I used to teach at a UX grad program where students were required to learn both design and development. But doing both on the same project was almost always a mistake -- the designer has to deeply understand and advocate for the end-user's mental model while the developer has to deeply understand the technical model and constraints. Attempting to do both often end up conflating them or compromising on at least one of them.

Sort of like how many lawyers are skilled enough to handle either prosecution or defense but few do both on the same case.

I think there's a Nielsen/Norman article on this but can't find it at the moment.

1 comments

I think it takes really senior designer/developer that can do both solo. Those people exists but still it's better to be responsible only for just one because it's tiring and demanding.

The best people added the other skill over time after they have been already excellent in main one (in my experience mostly designers learned to code rarely it goes other way). But teaching it from start side by side as equal seems like it would slow down the process. That doesn't mean i wouldn't want designers to learn to code from the start but just keep it simple at first.

Of the hundreds of my students and coworkers who had both design and development skills, only a few could fill both roles on the same project without compromising on either.

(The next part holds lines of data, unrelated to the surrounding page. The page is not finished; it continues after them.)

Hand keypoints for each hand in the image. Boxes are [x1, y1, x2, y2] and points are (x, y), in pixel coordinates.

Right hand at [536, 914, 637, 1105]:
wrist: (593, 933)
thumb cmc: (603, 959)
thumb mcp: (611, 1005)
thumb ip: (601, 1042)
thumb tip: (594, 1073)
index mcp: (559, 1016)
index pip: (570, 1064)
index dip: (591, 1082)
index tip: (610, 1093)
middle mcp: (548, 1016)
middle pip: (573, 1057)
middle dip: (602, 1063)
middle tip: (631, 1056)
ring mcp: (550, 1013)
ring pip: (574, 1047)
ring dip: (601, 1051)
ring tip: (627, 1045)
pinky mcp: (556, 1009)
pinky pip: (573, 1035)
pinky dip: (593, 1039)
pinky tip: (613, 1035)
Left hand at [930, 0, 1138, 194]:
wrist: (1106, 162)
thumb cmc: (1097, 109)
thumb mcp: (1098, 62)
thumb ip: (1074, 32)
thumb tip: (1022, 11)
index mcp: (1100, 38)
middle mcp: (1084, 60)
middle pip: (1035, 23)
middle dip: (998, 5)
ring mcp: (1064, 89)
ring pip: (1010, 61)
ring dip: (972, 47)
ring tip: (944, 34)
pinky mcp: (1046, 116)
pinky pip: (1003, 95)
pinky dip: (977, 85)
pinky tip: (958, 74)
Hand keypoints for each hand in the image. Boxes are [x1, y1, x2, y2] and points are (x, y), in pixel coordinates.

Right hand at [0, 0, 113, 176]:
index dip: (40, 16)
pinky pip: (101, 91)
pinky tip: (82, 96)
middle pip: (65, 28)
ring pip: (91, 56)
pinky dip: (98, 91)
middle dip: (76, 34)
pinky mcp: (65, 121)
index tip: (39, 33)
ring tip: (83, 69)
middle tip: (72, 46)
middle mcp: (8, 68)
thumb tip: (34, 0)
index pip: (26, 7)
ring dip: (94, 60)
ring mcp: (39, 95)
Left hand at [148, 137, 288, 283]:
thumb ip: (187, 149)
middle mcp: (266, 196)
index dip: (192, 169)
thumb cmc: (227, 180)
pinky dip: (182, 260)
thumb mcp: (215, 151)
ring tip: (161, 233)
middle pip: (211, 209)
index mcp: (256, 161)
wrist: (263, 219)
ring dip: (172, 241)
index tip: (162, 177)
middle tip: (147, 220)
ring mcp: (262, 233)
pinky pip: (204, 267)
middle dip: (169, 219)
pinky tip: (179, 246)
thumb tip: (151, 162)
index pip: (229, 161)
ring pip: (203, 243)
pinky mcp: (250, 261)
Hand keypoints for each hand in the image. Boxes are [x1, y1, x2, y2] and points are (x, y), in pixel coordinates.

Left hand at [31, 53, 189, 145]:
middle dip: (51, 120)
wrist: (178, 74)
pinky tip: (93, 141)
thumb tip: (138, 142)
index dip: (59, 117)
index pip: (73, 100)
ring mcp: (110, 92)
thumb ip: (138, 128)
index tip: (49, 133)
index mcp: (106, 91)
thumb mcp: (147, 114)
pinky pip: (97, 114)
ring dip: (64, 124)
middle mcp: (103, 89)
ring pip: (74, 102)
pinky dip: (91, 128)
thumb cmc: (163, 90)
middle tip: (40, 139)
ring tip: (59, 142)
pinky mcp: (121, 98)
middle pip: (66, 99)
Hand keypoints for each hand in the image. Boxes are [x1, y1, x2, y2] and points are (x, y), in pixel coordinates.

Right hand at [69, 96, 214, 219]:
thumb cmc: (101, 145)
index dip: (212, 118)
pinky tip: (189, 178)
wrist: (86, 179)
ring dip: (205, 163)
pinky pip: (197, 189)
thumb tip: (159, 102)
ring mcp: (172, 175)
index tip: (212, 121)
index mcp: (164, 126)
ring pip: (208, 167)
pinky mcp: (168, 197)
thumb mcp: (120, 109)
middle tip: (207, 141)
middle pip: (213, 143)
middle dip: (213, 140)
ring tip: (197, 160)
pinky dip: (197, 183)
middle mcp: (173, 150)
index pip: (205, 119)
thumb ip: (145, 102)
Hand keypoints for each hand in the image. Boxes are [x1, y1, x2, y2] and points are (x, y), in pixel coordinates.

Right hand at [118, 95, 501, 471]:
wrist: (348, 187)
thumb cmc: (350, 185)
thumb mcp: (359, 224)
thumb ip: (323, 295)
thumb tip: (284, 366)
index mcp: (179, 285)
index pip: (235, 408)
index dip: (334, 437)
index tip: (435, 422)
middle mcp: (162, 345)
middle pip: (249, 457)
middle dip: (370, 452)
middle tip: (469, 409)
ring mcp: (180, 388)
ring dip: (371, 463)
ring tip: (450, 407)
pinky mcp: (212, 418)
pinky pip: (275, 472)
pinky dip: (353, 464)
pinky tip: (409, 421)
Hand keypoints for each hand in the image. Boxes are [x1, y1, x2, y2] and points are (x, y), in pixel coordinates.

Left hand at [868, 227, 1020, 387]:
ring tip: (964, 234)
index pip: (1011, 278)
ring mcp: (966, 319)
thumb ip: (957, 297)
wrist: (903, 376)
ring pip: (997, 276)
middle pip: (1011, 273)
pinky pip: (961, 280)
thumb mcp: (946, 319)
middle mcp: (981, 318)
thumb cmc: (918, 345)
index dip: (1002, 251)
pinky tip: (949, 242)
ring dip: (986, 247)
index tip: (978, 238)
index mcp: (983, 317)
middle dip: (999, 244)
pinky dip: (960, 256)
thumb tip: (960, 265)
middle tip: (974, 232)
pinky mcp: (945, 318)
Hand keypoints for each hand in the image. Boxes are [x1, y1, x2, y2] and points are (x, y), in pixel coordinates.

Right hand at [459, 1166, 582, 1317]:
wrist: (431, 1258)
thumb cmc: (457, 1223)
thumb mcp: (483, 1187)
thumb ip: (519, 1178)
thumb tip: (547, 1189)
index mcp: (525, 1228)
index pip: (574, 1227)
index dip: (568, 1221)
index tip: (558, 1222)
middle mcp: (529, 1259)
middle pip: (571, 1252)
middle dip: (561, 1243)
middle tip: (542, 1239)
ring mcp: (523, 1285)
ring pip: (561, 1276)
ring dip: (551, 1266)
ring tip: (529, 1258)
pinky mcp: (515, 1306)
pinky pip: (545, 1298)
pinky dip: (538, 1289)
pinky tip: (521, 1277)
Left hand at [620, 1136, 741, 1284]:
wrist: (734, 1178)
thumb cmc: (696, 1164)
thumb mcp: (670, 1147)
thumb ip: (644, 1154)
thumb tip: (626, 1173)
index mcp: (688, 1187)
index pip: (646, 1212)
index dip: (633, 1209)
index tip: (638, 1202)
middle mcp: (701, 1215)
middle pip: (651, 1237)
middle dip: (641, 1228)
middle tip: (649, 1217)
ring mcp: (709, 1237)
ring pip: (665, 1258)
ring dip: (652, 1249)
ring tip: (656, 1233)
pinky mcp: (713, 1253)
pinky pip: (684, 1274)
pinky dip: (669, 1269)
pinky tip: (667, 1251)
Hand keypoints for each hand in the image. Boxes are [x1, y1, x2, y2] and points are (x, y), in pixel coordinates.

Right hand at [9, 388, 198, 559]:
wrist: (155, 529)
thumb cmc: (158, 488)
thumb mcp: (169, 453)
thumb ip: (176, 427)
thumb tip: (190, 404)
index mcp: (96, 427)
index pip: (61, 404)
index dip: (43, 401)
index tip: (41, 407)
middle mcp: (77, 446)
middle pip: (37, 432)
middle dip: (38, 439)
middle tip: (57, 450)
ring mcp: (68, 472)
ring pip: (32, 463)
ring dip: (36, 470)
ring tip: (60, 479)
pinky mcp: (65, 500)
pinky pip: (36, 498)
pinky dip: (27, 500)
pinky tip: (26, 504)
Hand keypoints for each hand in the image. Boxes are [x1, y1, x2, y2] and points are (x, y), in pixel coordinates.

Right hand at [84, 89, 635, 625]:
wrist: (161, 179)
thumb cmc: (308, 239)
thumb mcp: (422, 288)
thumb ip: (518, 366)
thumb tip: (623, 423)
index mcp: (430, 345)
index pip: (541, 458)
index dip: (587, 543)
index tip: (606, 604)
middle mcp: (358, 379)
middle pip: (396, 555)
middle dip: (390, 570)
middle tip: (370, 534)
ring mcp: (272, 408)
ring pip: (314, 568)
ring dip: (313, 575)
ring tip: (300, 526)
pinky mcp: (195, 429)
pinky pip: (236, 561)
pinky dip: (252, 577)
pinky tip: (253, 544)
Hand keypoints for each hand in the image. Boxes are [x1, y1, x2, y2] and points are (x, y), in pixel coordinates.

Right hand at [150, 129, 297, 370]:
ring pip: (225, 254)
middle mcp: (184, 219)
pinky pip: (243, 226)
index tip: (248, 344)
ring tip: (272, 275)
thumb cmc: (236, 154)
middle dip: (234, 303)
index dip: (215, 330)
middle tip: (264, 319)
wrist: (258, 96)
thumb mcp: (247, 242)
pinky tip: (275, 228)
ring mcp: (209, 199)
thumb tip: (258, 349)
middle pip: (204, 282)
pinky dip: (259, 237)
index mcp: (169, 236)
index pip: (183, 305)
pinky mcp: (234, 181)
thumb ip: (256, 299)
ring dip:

But when hiring I rarely bother reaching out to them. It's not just that being responsible for both is tiring or demanding, but a project team that dedicates one person to each role delivers faster than a team with one person wearing both hats. And given that people who can do both well at the same time on the same project are exceedingly rare, they typically earn high six figures (or comparable equity) so there's not much in the way of cost savings either.

Having said that, maybe it'd be worth it for a founder or an early employee where there is a strong pressure to maintain a low headcount?

On the other hand someone who can do both code and design has huge advantage of knowing where to cut corners, how to use platform features effectively and thus higher chance to make robust solution. But you need to have envinroment that allows this.
Perhaps, though personally I haven't found that to be an advantage compared to having two separate roles with decent communication skills.